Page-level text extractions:

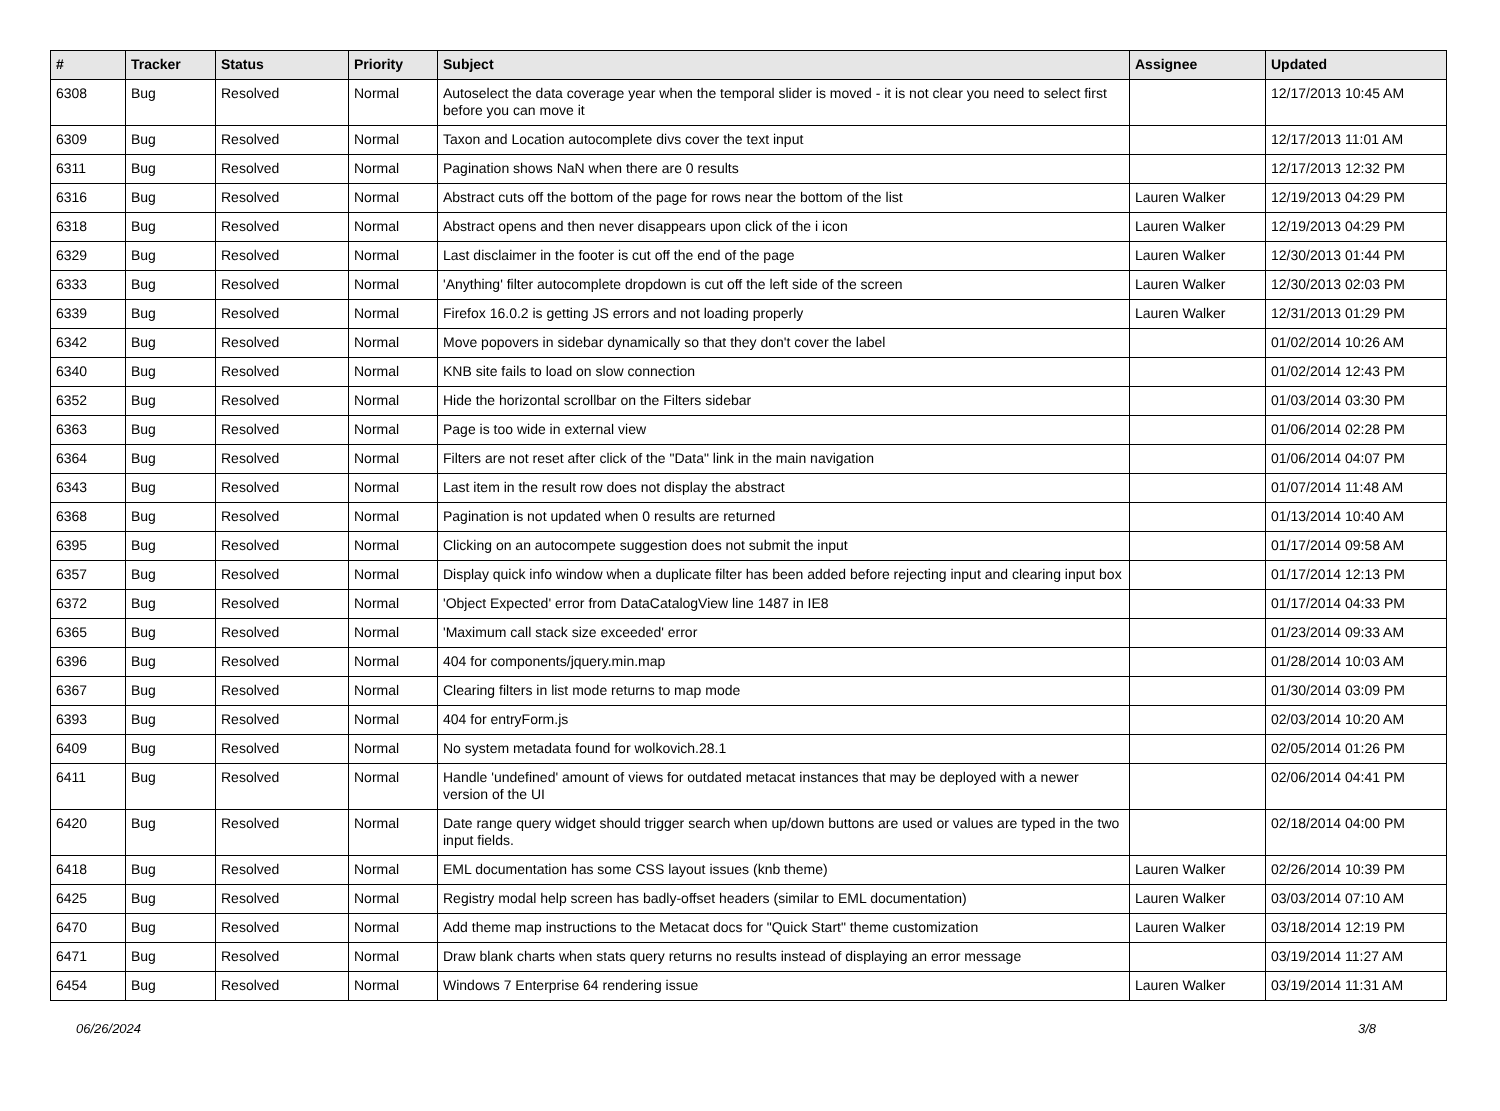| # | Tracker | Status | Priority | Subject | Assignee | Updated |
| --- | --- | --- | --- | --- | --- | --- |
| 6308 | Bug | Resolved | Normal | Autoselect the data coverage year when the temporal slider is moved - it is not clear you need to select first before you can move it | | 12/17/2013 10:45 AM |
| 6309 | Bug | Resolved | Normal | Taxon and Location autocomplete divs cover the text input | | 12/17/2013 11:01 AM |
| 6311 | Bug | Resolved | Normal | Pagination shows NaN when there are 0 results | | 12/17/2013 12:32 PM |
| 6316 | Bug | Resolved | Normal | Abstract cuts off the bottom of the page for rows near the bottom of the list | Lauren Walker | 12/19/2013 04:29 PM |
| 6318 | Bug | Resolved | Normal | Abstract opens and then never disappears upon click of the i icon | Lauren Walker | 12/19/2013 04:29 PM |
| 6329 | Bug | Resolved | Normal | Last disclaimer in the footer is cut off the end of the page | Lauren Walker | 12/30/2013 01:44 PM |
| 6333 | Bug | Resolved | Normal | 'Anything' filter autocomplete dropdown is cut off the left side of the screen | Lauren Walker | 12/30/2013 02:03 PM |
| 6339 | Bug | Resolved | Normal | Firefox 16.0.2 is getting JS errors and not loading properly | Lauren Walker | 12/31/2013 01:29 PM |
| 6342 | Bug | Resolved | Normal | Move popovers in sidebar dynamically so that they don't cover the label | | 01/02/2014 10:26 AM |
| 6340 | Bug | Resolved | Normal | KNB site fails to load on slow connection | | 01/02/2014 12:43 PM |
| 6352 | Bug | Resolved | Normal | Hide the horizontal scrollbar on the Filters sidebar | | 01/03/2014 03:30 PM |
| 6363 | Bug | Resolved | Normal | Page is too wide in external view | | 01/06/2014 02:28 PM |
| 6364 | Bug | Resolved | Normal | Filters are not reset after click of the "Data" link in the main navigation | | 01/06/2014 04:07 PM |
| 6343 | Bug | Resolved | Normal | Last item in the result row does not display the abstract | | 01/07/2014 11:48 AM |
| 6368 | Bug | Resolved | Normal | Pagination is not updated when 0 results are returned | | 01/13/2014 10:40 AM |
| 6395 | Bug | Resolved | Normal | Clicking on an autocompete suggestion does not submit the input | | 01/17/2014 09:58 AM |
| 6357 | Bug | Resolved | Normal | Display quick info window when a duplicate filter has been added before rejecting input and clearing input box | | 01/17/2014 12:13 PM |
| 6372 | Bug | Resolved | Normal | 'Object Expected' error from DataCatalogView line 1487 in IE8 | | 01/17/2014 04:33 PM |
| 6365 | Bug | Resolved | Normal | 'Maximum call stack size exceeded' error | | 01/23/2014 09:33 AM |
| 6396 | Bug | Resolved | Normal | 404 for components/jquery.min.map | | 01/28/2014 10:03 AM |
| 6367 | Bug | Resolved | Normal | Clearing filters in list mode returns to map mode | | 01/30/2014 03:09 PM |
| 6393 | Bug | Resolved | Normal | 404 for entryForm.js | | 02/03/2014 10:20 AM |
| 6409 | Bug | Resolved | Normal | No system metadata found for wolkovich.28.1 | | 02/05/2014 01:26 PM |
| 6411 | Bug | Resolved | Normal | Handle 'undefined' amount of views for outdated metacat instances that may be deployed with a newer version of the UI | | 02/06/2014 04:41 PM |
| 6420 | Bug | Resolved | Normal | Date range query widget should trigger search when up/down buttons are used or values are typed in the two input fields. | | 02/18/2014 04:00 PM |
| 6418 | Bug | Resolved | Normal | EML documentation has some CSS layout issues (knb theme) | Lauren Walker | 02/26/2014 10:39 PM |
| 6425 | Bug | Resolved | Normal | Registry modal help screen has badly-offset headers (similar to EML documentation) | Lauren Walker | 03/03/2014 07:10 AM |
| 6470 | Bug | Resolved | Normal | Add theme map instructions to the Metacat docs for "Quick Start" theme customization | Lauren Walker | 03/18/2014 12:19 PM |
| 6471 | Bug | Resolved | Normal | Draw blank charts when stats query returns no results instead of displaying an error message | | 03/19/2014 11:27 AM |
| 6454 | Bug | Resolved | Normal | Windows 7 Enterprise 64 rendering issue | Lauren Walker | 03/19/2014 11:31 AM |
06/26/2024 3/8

==

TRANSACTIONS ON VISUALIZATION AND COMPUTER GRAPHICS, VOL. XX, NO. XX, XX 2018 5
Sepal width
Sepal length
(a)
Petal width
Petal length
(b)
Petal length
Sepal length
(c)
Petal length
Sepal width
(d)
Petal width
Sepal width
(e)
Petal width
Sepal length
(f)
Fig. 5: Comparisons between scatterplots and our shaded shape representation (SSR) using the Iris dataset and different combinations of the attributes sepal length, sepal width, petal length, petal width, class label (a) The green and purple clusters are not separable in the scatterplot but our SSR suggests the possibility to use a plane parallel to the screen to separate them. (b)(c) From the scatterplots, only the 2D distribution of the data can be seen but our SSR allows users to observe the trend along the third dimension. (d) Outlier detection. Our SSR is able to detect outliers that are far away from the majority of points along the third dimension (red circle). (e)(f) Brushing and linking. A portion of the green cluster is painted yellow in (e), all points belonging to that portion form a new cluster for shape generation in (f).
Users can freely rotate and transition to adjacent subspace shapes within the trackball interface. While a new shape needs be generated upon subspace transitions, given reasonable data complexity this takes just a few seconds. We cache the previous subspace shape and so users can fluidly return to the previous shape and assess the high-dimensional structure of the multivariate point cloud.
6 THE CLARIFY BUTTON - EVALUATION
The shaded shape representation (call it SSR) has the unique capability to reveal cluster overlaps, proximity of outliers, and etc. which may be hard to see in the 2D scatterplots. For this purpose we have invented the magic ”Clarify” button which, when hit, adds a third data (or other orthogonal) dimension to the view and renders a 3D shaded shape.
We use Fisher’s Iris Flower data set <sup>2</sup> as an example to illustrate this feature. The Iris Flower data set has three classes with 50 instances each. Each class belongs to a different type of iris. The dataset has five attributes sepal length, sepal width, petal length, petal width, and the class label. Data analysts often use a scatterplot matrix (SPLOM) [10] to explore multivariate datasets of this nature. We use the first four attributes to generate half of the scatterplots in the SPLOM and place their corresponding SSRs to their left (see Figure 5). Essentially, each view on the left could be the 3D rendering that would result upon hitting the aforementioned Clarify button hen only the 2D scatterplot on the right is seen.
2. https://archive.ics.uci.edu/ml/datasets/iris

# Task objective
Return exactly, and only, the lines above starting at the line that contains "03/03/2014 07:10 AM |" and ending at the line that contains "06/26/2024 3/8".

# Output for this exercise
| 6425 | Bug | Resolved | Normal | Registry modal help screen has badly-offset headers (similar to EML documentation) | Lauren Walker | 03/03/2014 07:10 AM |
| 6470 | Bug | Resolved | Normal | Add theme map instructions to the Metacat docs for "Quick Start" theme customization | Lauren Walker | 03/18/2014 12:19 PM |
| 6471 | Bug | Resolved | Normal | Draw blank charts when stats query returns no results instead of displaying an error message | | 03/19/2014 11:27 AM |
| 6454 | Bug | Resolved | Normal | Windows 7 Enterprise 64 rendering issue | Lauren Walker | 03/19/2014 11:31 AM |
06/26/2024 3/8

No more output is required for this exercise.